Postby Strafford » Sun Feb 05, 2017 11:44 pm

Many called it the 'War without enemies'. Cromwell told his men, on the eve of the invasion that the Scots were 'Our brethren who had been misled'. He also warned them, as he had in Ireland that to take anything from or do harm to any person not in arms would result in summary justice.
This often resulted in hanging but other punishment could be to 'ride the cannon (strapped to a cannon which was then fired) or to march twenty paces.
That was to be hanged and the normal reflex was that legs should 'march' twenty times and the prisoner cut down.

There are letters from opposing soldiers to one another mentioning the love and friendship that they had shared and no matter what happened in the Battle tomorrow, the love and regard would not change.

Cromwell sent a letter to a friend who had a daughter in a (closet) Roman Catholic girl's school, warning him that the school was to be attacked. This was prior to the New Modelling of the army, so there were no particular rules on soldier's behaviour.

It was a 'civil' war because Cromwell and Ireton tried honestly to bring Charles to a firm agreement, but Charles was the 'Arthur Daley of kings. He'd buy a dodgy car with a bent checque!

After beating the King at Naseby there were a series of meetings called 'The Putney Debates'. Soldiers elected by the ranks, Officers, Politicians all trying to determine what kind of country they wanted to live in. Cromwell has always been accused of Machiavellian cunning but the Putney Debates show Henry ireton as the political thinker and Cromwell as the Country Squire who was damn good with Cavalry and really just wanted a return to order with no illegal taxes (see ship money) Freedom of conscience in religion and Property remaining in the hands of the owners which really Peed off the Levellers. He also believed in the arch of state thich consisted of The Commons, the Lords and the King placed on top. Without one or the other, the structure would fall. Cromwell disappointed the Levellers, the Republicans, The Presbyterians and the Judges. Levellers because he knew it couldn't work and that the redistribution of wealth was always at the cost of someone who owned money and property. The Republicans because they wanted to dismantle the Arch of State and make the Commons the sole rulers of Britain in both Politics and Justice. They also wanted to give themselves the power to stay in place and new member would be selected by them. Sir Edward Hyde, said that if Cromwell hadn't driven those people out of Parliament, it would have taken ten times the blood to remove them than it had to remove the King. The Presbyterians were disappointed because they wanted to emulate the Taliban like clerics who had ruled Scotland so cruelly after the Covenant. They turned it from a wonderful thing to a (as Cromwell described it) A pact with the Devil and hell.
The Judiciary were unhappy because Cromwell came up with novel ideas like judges being paid a set wage and not able to set 'charges' at will. He wanted to clear the Debtors Prisons of people who could prove that they were unable to pay debts. The cost of living in a Debtors Prison often ran far above the value of the debt. Cromwell also disliked the fact that in the Court of Chancery (Chancers!) there were cases which had been dragging on for over thirty year. Other cases ran up costs that exceeded the original claim.

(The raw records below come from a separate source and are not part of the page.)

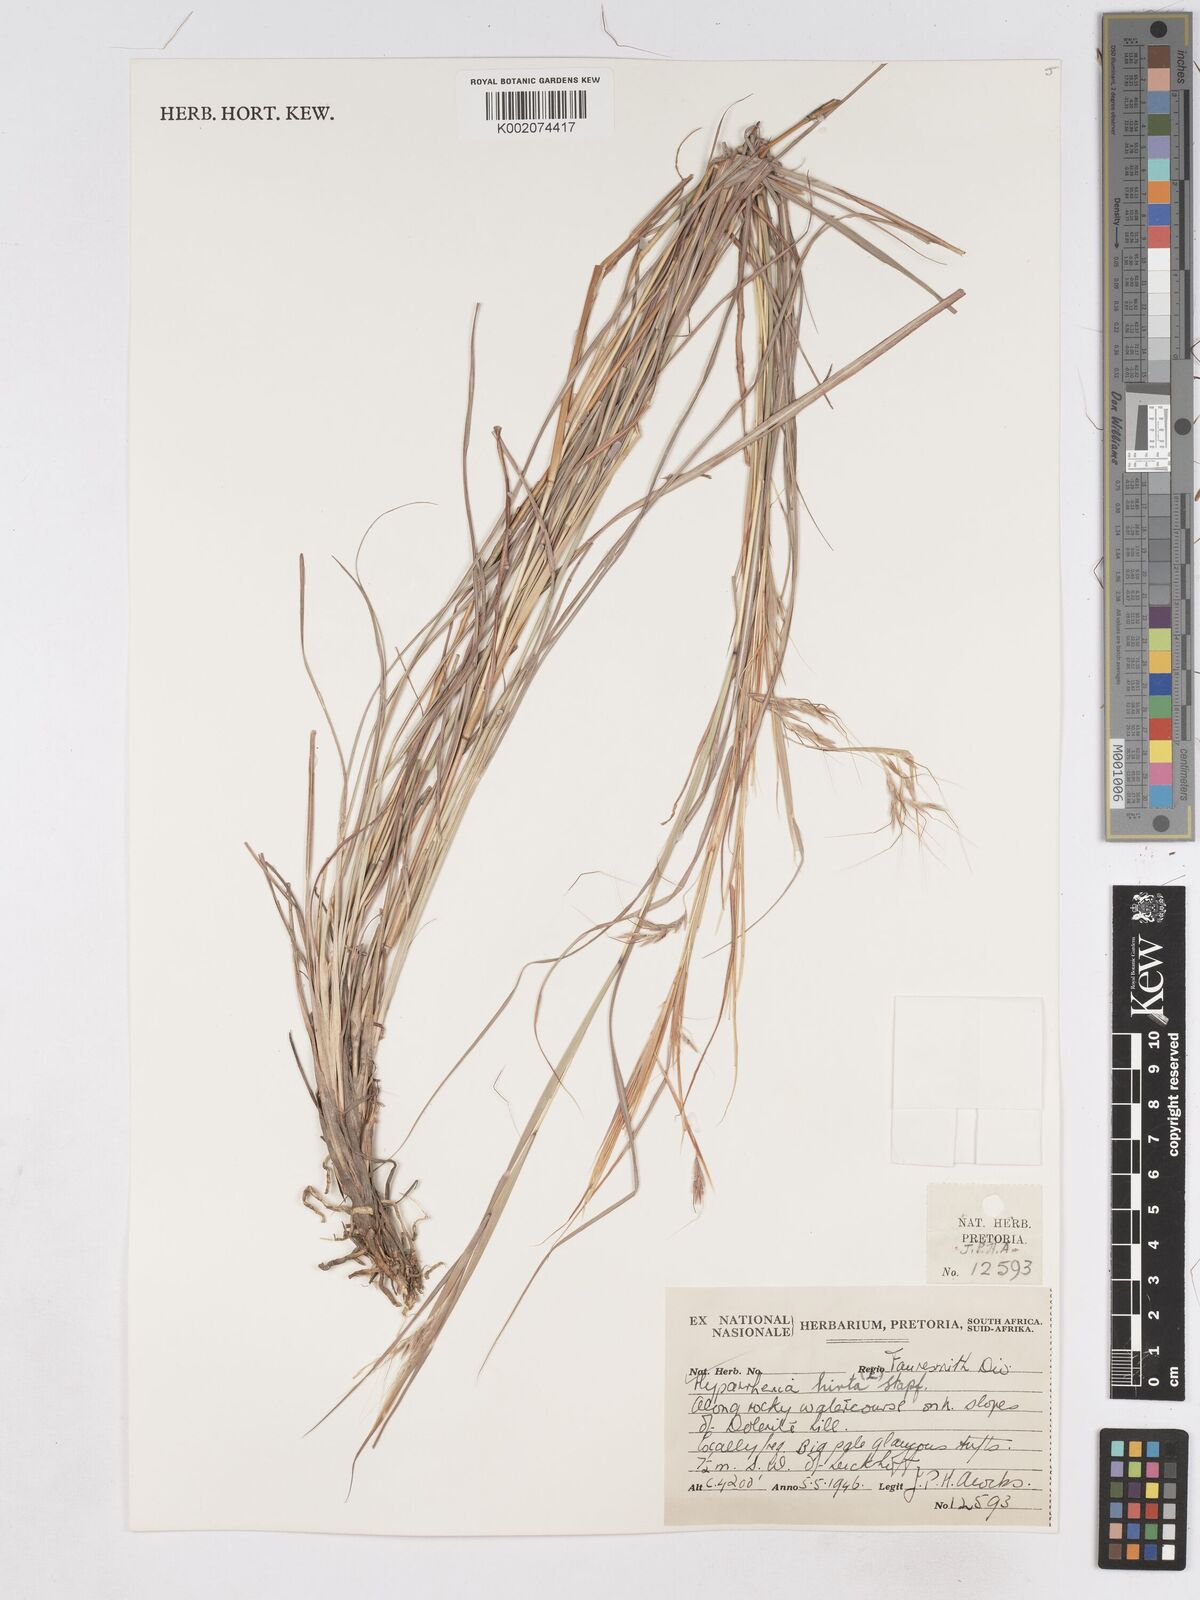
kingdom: Plantae
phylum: Tracheophyta
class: Liliopsida
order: Poales
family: Poaceae
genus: Hyparrhenia
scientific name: Hyparrhenia hirta
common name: Thatching grass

There is a book, and it is available by a man by the name of 'Innerwick' the book is called 'The Interregnum'. In order to re-enact the Civil war, it may be useful to re-live the arguments and the enlightenment of that foundling Parliament.

Best reads are.... C.V.Wedgewood...'Strafford'. Viscount John Morley for an unbiased biography on Oliver Cromwell. Thomas Carlile.... Letters and Speeches of Oliver Cromwell (4 volumes but I dip into them as much as I do Terry Pratchett books). John Buchan did an Oliver Cromwell and a 'Montrose'. The Cromwell book isn't all that good, but the 'Montrose' is excellent.